Shuffling across the floor in his bare feet, Nick entered the kitchen. His hair stood on end like a cartoon character just frightened out of his wits. I suppose he had been, Jack Peter thought. I mustn’t forget about the dog.
His father tousled Nick’s hair. “Orange juice?”
Nick and Jack Peter nodded, and he fetched two glasses from the cupboard.
“So I went to the Maritime Museum yesterday,” she said. “Did you know they have an archives there with a record of every ship that hit the rocks from here to Machias?”
His father poured the juice. “Say when.”
She buttered a muffin and chomped a half-moon from the edge. “And here’s a list of all the passengers. No survivors, can you imagine? And some of the drowned came ashore. Listen: ‘bodies taken by friends.’ And the others were never found. Do you understand what I mean? Tim, are you listening?”
“Bodies taken,” he said.
“Not that. Some bodies were never found. And I looked on the Internet to find out what happens to bodies left at sea.”
Gingerly, he stroked the red marks on his neck. “Honestly, Holly. In front of the boys.”
She chewed another bite. “You boys can take it, can’t you? It’s not as if it happened just yesterday. Bodies disappear quickly, but in the right conditions, the bones can last for years, for centuries. The bone, Tim, the arm bone.”
In the next chair, Nick shoved a spoonful of cornflakes into his mouth and crunched.
“I’ll bet you anything,” she said, “when the tests come back, they’ll say just how old it is, just how long it has been in the water: 1849.”
His father pulled out the sports page from the newspaper. “And the dog just found it on the beach?”
“Don’t yo
u get it? The bone, the shipwreck, the weird voices in the night. Miss Tiramaku says there might be ghosts. Funa-yurei, she says.”
Clearing his throat, Tim leaned back against the counter, regarding her with wonder. “Tiramaku,” he said at last, making the name sound like an insult.
His parents stared at each other from their respective corners, a truce passing between them before any shots could be fired. His mother was the first to break, glancing at her watch. “I’m late. You boys be good.”

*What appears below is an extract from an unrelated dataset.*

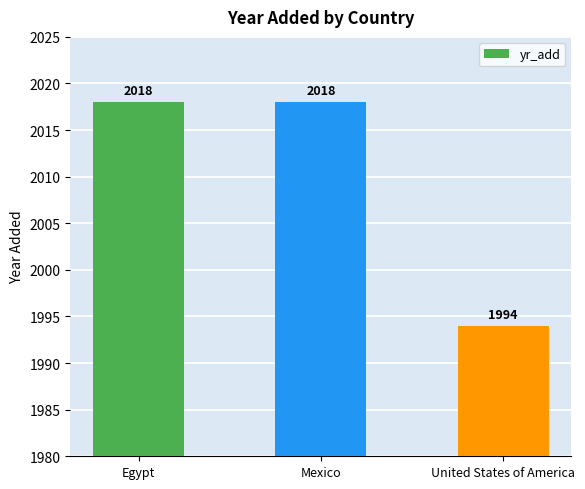

The value at Mexico is 1033. True or false?

False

They mumbled their promises through their cornflakes.
* * *
The boys vanished after breakfast, off to their secret games. Tim let them go with a smile. They were close as brothers sometimes. On the counter lay the jumble of Holly’s papers, and he stacked them neatly in their folder, sighing at his wife’s latest obsession. Old bones, ghost ships. That ridiculous Japanese woman with her crazy ideas. He washed the dishes and gathered the plastic garbage bag to take outside to the trash cans. He shivered as he looked out to the snow clouds collecting off to the west. He had just lifted the lid from the metal can when a blur of white in the yard frightened him.
Flushed from his hiding place, the white man bristled alert and then darted between the fir trees and crossed the road. All angled arms and legs, he galloped along the edge of the Quigleys’ house and disappeared from view. It all happened so quickly that Tim could not believe what he was seeing. He shoved the trash bag into the can and considered following, but knew from hard experience that it would be as futile as chasing a rabbit. The cold handle cut into his palm, so he screwed the lid back in place.
White as a ghost, white as paper. Tim had thought it was dead, if such a thing could ever be called alive. Or shown to be a great white dog. Or a figment of his mind, but there was the white man again, running not twenty feet from the house. Where the man had brushed against the evergreen branches, needles still swept the air. For the longest time, Tim stared at the path the thing had taken like a deer caught in the open and gone to cover. He thought if he waited long enough he might make him reappear.